The Congress: good ideas and astute criticism of Hollywood and technology undone by a confused narrative

Ari Folman, “The Congress” (2013)

Partly based on Stanislaw Lem’s novel “The Futurological Congress”, in which the central character suffers from both delusional and actual mental states, Ari Folman’s film is split between live action and animated action reflecting its heroine’s existence in both the real world and the virtual world and her own mental state, wavering between delusion and reality. Robin Wright (played by the real Robin Wright) is an actor notorious for her fickleness and unreliability that have cost her many lucrative film roles, to the chagrin of her agent Al (Harvey Keitel), and which have reduced her to living in a caravan with her children Sarah and Aaron (Kodi Smit-McPhee), the latter suffering from Usher’s syndrome which is slowly destroying his sight and hearing. Try as she and Dr Barker (Paul Giamatti) might, the boy’s condition is irreversible and her circumstances force her to agree to a humiliating proposal by Miramount film studio representative Jeff Green (Danny Huston) to sell the film rights to her digital image and emotions in return for a huge sum of money, on the condition that she never act again. Considerable wrangling between Robin on the one hand and Al and Green on the other takes up about a third of the film and this section is filmed in live action, culminating in the scene where Robin is being digitally screened and Al subtly manipulates her into displaying her emotions by professing his apparent (if actually harsh and castigating) affection for her and revealing to her her fears.

Having sold her image and emotions to Miramount – the studio uses these to create a science fiction character “Rebel Robot Robin”, starring in a franchise of SF films, against the original Robin’s wishes – Robin spends the next 20 years caring for her ailing son and devoting her life to good works. She then travels to Abrahama City to renew her contract  and to speak at Miramount’s “Futurological Congress”. At this point the film turns into an animation with all the crude riot of colour and Hollywood 1930s animation style it can muster. Robin learns that Miramount has developed technology enabling anyone to turn him/herself into a digital likeness of her (Robin) and while she agrees to allow this in her new contract, at the Congress itself, she denounces this technology that commodifies individual identity. At this point, rebels opposed to the technology invade the Congress and Robin only narrowly escapes with the help of animator Dylan (Jon Hamm) who has always loved her digital image.

From here on, the animated Robin has several adventures in both the real world and the digital world (plus another digital world which could be a representation of a state beyond death – she does appear to die in one scene) in which among other things the real world is revealed as a post-apocalyptic dystopian ruin in which real human beings stumble around as though zombies, living in poverty and delusion, while a small elite (including Dr Barker) lives in airships floating above them. At this point, Robin determines to find her son Aaron but this means having to leave Dylan, with whom she has fallen in love, permanently.
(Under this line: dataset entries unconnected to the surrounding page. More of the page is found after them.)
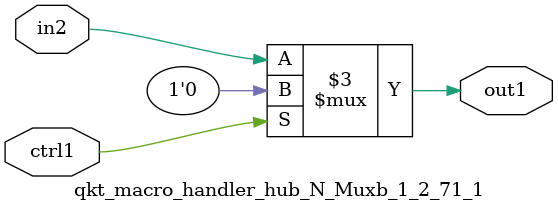
<source format=v>

`timescale 1ps / 1ps


module qkt_macro_handler_hub_N_Muxb_1_2_71_1( in2, ctrl1, out1 );

    input in2;
    input ctrl1;
    output out1;
    reg out1;

    
    // rtl_process:qkt_macro_handler_hub_N_Muxb_1_2_71_1/qkt_macro_handler_hub_N_Muxb_1_2_71_1_thread_1
    always @*
      begin : qkt_macro_handler_hub_N_Muxb_1_2_71_1_thread_1
        case (ctrl1) 
          1'b1: 
            begin
              out1 = 1'b0;
            end
          default: 
            begin
              out1 = in2;
            end
        endcase
      end

endmodule



</source>
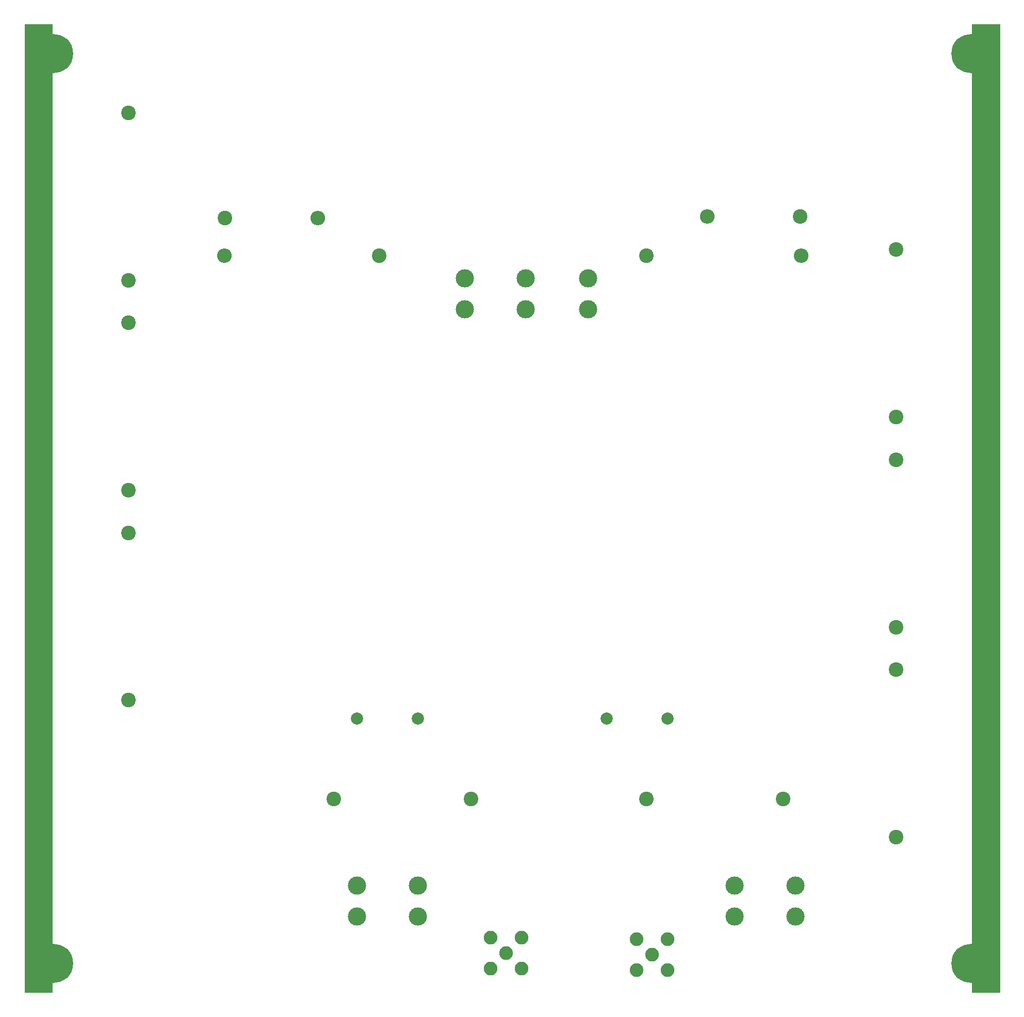
<source format=gbr>
%TF.GenerationSoftware,KiCad,Pcbnew,8.0.6*%
%TF.CreationDate,2024-12-10T22:17:20+01:00*%
%TF.ProjectId,lisn-pcb,6c69736e-2d70-4636-922e-6b696361645f,rev?*%
%TF.SameCoordinates,Original*%
%TF.FileFunction,Soldermask,Bot*%
%TF.FilePolarity,Negative*%
%FSLAX46Y46*%
G04 Gerber Fmt 4.6, Leading zero omitted, Abs format (unit mm)*
G04 Created by KiCad (PCBNEW 8.0.6) date 2024-12-10 22:17:20*
%MOMM*%
%LPD*%
G01*
G04 APERTURE LIST*
%ADD10C,0.100000*%
%ADD11C,2.400000*%
%ADD12O,2.400000X2.400000*%
%ADD13C,3.000000*%
%ADD14C,2.000000*%
%ADD15C,2.250000*%
%ADD16C,0.800000*%
%ADD17C,6.400000*%
G04 APERTURE END LIST*
D10*
X260000000Y-200000000D02*
X255500000Y-200000000D01*
X255500000Y-41000000D01*
X260000000Y-41000000D01*
X260000000Y-200000000D01*
G36*
X260000000Y-200000000D02*
G01*
X255500000Y-200000000D01*
X255500000Y-41000000D01*
X260000000Y-41000000D01*
X260000000Y-200000000D01*
G37*
X104500000Y-200000000D02*
X100000000Y-200000000D01*
X100000000Y-41000000D01*
X104500000Y-41000000D01*
X104500000Y-200000000D01*
G36*
X104500000Y-200000000D02*
G01*
X100000000Y-200000000D01*
X100000000Y-41000000D01*
X104500000Y-41000000D01*
X104500000Y-200000000D01*
G37*
D11*
%TO.C,R44*%
X227240000Y-72500000D03*
D12*
X212000000Y-72500000D03*
%TD*%
D11*
%TO.C,C1*%
X117000000Y-117500000D03*
X117000000Y-90000000D03*
%TD*%
%TO.C,C2*%
X117000000Y-152000000D03*
X117000000Y-124500000D03*
%TD*%
%TO.C,C3*%
X117000000Y-55500000D03*
X117000000Y-83000000D03*
%TD*%
%TO.C,C4*%
X243000000Y-174500000D03*
X243000000Y-147000000D03*
%TD*%
%TO.C,C5*%
X243000000Y-112500000D03*
X243000000Y-140000000D03*
%TD*%
%TO.C,C6*%
X243000000Y-105500000D03*
X243000000Y-78000000D03*
%TD*%
%TO.C,C9*%
X173250000Y-168250000D03*
X150750000Y-168250000D03*
%TD*%
%TO.C,C12*%
X202000000Y-168250000D03*
X224500000Y-168250000D03*
%TD*%
D13*
%TO.C,J3*%
X172250000Y-82710000D03*
X172250000Y-87790000D03*
%TD*%
%TO.C,J4*%
X192500000Y-82710000D03*
X192500000Y-87790000D03*
%TD*%
%TO.C,J5*%
X182250000Y-82710000D03*
X182250000Y-87790000D03*
%TD*%
%TO.C,J6*%
X154500000Y-187540000D03*
X154500000Y-182460000D03*
%TD*%
%TO.C,J7*%
X226500000Y-182460000D03*
X226500000Y-187540000D03*
%TD*%
D11*
%TO.C,R1*%
X158200000Y-79000000D03*
D12*
X132800000Y-79000000D03*
%TD*%
%TO.C,R2*%
X227400000Y-79000000D03*
D11*
X202000000Y-79000000D03*
%TD*%
D14*
%TO.C,GD1*%
X154500000Y-155000000D03*
X164500000Y-155000000D03*
%TD*%
%TO.C,GD2*%
X205500000Y-155000000D03*
X195500000Y-155000000D03*
%TD*%
D15*
%TO.C,J1*%
X200460000Y-191210000D03*
X200460000Y-196290000D03*
X205540000Y-191210000D03*
X205540000Y-196290000D03*
X203000000Y-193750000D03*
%TD*%
%TO.C,J2*%
X176460000Y-190960000D03*
X176460000Y-196040000D03*
X181540000Y-190960000D03*
X181540000Y-196040000D03*
X179000000Y-193500000D03*
%TD*%
D13*
%TO.C,J8*%
X164500000Y-182460000D03*
X164500000Y-187540000D03*
%TD*%
%TO.C,J9*%
X216500000Y-182460000D03*
X216500000Y-187540000D03*
%TD*%
D16*
%TO.C,H1*%
X257750000Y-195250000D03*
X257000000Y-197000000D03*
X257000000Y-193500000D03*
X255250000Y-197750000D03*
D17*
X255250000Y-195250000D03*
D16*
X255250000Y-192750000D03*
X253500000Y-197000000D03*
X253500000Y-193500000D03*
X252750000Y-195250000D03*
%TD*%
%TO.C,H2*%
X107250000Y-45750000D03*
X106500000Y-47500000D03*
X106500000Y-44000000D03*
X104750000Y-48250000D03*
D17*
X104750000Y-45750000D03*
D16*
X104750000Y-43250000D03*
X103000000Y-47500000D03*
X103000000Y-44000000D03*
X102250000Y-45750000D03*
%TD*%
%TO.C,H3*%
X107250000Y-195250000D03*
X106500000Y-197000000D03*
X106500000Y-193500000D03*
X104750000Y-197750000D03*
D17*
X104750000Y-195250000D03*
D16*
X104750000Y-192750000D03*
X103000000Y-197000000D03*
X103000000Y-193500000D03*
X102250000Y-195250000D03*
%TD*%
%TO.C,H4*%
X257750000Y-45750000D03*
X257000000Y-47500000D03*
X257000000Y-44000000D03*
X255250000Y-48250000D03*
D17*
X255250000Y-45750000D03*
D16*
X255250000Y-43250000D03*
X253500000Y-47500000D03*
X253500000Y-44000000D03*
X252750000Y-45750000D03*
%TD*%
D12*
%TO.C,R43*%
X148120000Y-72800000D03*
D11*
X132880000Y-72800000D03*
%TD*%
M02*

</source>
The film pores over themes such as the loss, manipulation and crass commodification of individual identity; the domination of the cult of celebrity in Western societies; the use of drugs to escape reality and enter an artificial world where identities can be changed as casually as clothes; and various freedoms: freedom of choice, freedom to be and freedom to choose one’s path in life. One notes the irony in which Robin’s freedoms are constrained by her past actions, the unfortunate circumstances and Al’s manipulative chatter that force her to agree to sell her name and image and to pour out her emotions to Hollywood for peanuts, yet future others are free to buy her digital avatars and become them, if only temporarily and at a price. Hollywood is satirised as a greedy corporate machine. In later scenes, the film makes some subtle criticisms about how a techno-fetishistic society cannibalises past pop culture figures to prop up a shallow belief system, in which to possess the appearance of something is considered as authentic as being, and how this supposed culture substitutes for an actual impoverished culture in which a small elite exists in comfort and prosperity at the expense of a permanently deluded and severely enervated majority.
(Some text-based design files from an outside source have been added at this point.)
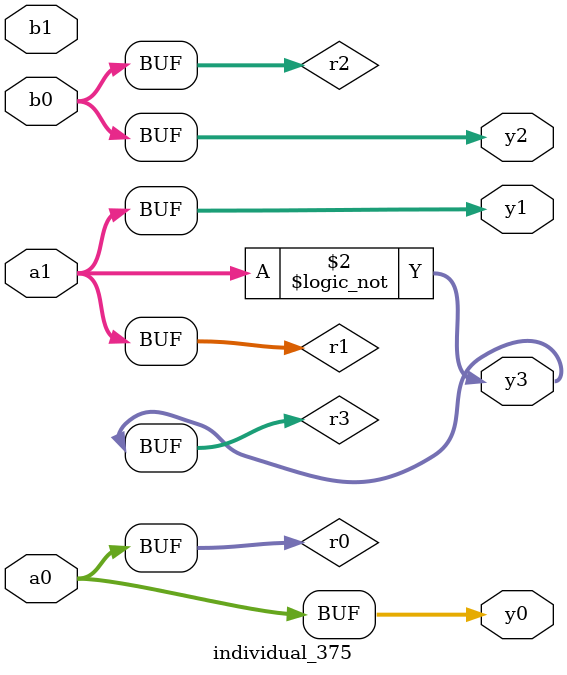
<source format=sv>
module individual_375(input logic [15:0] a1, input logic [15:0] a0, input logic [15:0] b1, input logic [15:0] b0, output logic [15:0] y3, output logic [15:0] y2, output logic [15:0] y1, output logic [15:0] y0);
logic [15:0] r0, r1, r2, r3; 
 always@(*) begin 
	 r0 = a0; r1 = a1; r2 = b0; r3 = b1; 
 	 r3 = ! a1 ;
 	 y3 = r3; y2 = r2; y1 = r1; y0 = r0; 
end
endmodule
</source>
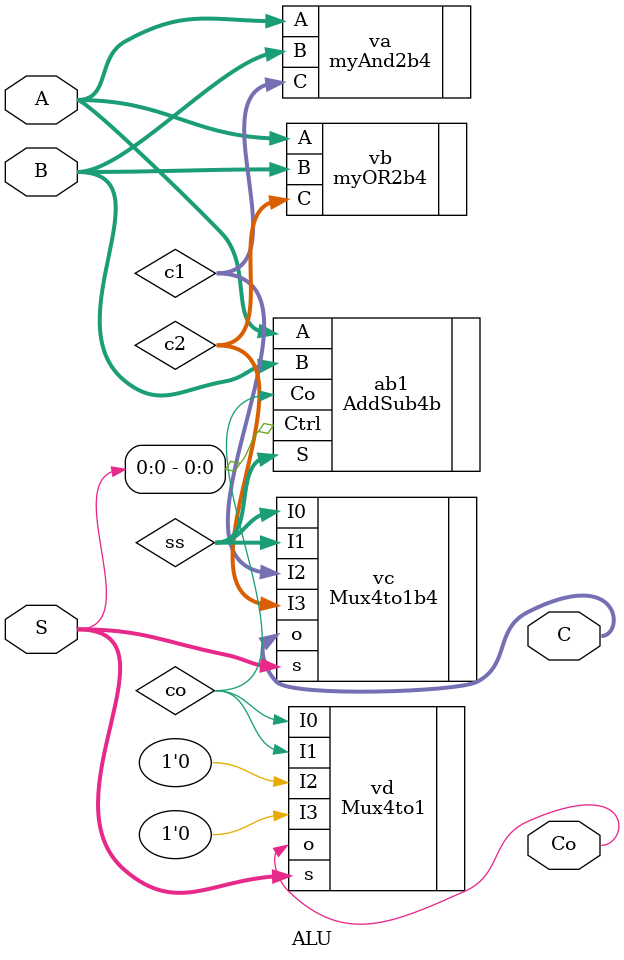
<source format=v>
`timescale 1ns / 1ps
module ALU(
	input [1:0] S,
	input [3:0] A,
	input [3:0] B,
	output [3:0] C,
	output Co
    );
	wire [3:0] ss;
	wire co;
	wire [3:0] c1,c2;
	AddSub4b ab1(.Ctrl(S[0]),.B(B[3:0]),.A(A[3:0]),.S(ss[3:0]),.Co(co));
	myAnd2b4 va(.A(A[3:0]),.B(B[3:0]),.C(c1[3:0]));
	myOR2b4 vb(.A(A[3:0]),.B(B[3:0]),.C(c2[3:0]));
   Mux4to1b4 vc(.s(S[1:0]),.I0(ss[3:0]),.I1(ss[3:0]),.I2(c1[3:0]),.I3(c2[3:0]),.o(C[3:0]));
	Mux4to1 vd(.s(S[1:0]),.I0(co),.I1(co),.I2(1'b0),.I3(1'b0),.o(Co));
endmodule

</source>
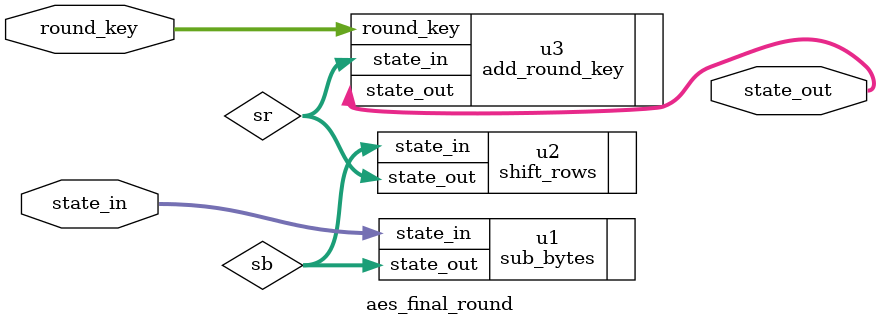
<source format=sv>


module aes_final_round(
    input  logic [127:0] state_in,
    input  logic [127:0] round_key,
    output logic [127:0] state_out
);
    logic [127:0] sb, sr;

    sub_bytes u1 (.state_in(state_in), .state_out(sb));
    shift_rows u2 (.state_in(sb),      .state_out(sr));
    add_round_key u3 (.state_in(sr), .round_key(round_key), .state_out(state_out));
endmodule

</source>
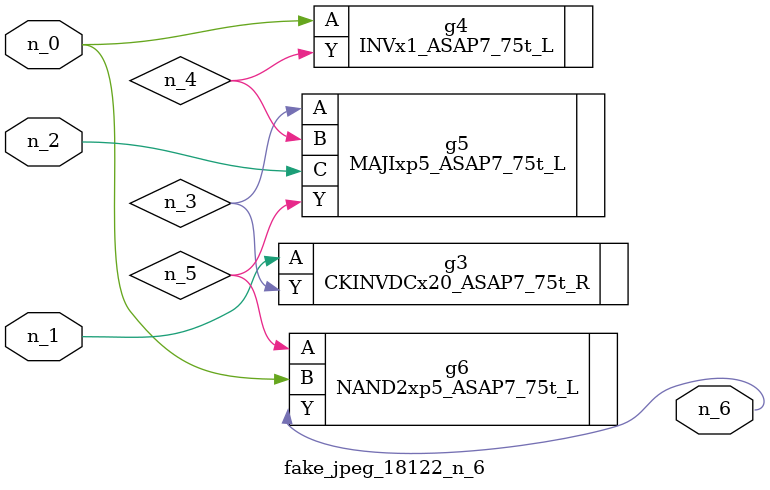
<source format=v>
module fake_jpeg_18122_n_6 (n_0, n_2, n_1, n_6);

input n_0;
input n_2;
input n_1;

output n_6;

wire n_3;
wire n_4;
wire n_5;

CKINVDCx20_ASAP7_75t_R g3 ( 
.A(n_1),
.Y(n_3)
);

INVx1_ASAP7_75t_L g4 ( 
.A(n_0),
.Y(n_4)
);

MAJIxp5_ASAP7_75t_L g5 ( 
.A(n_3),
.B(n_4),
.C(n_2),
.Y(n_5)
);

NAND2xp5_ASAP7_75t_L g6 ( 
.A(n_5),
.B(n_0),
.Y(n_6)
);


endmodule
</source>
While Wright, Giamatti, Huston and Keitel are all very good actors, their talents are very much squandered in this film which -ironically enough – spends more time wallowing and losing its way through the crude animation sequences and not enough on the live action scenes where it seems the real horse-trading of one’s identity and authenticity is taking place. Ultimately one comes away from this film feeling that over two hours’ worth of viewing have been wasted on very muddled work. Good ideas and astute criticism of Hollywood and technology are undone by a confused narrative that probably should have ended or taken a very different direction – and one not necessarily animated – after Robin’s scanning. How ironic that with its themes this film should have foundered on its dependence on a live action / animation split.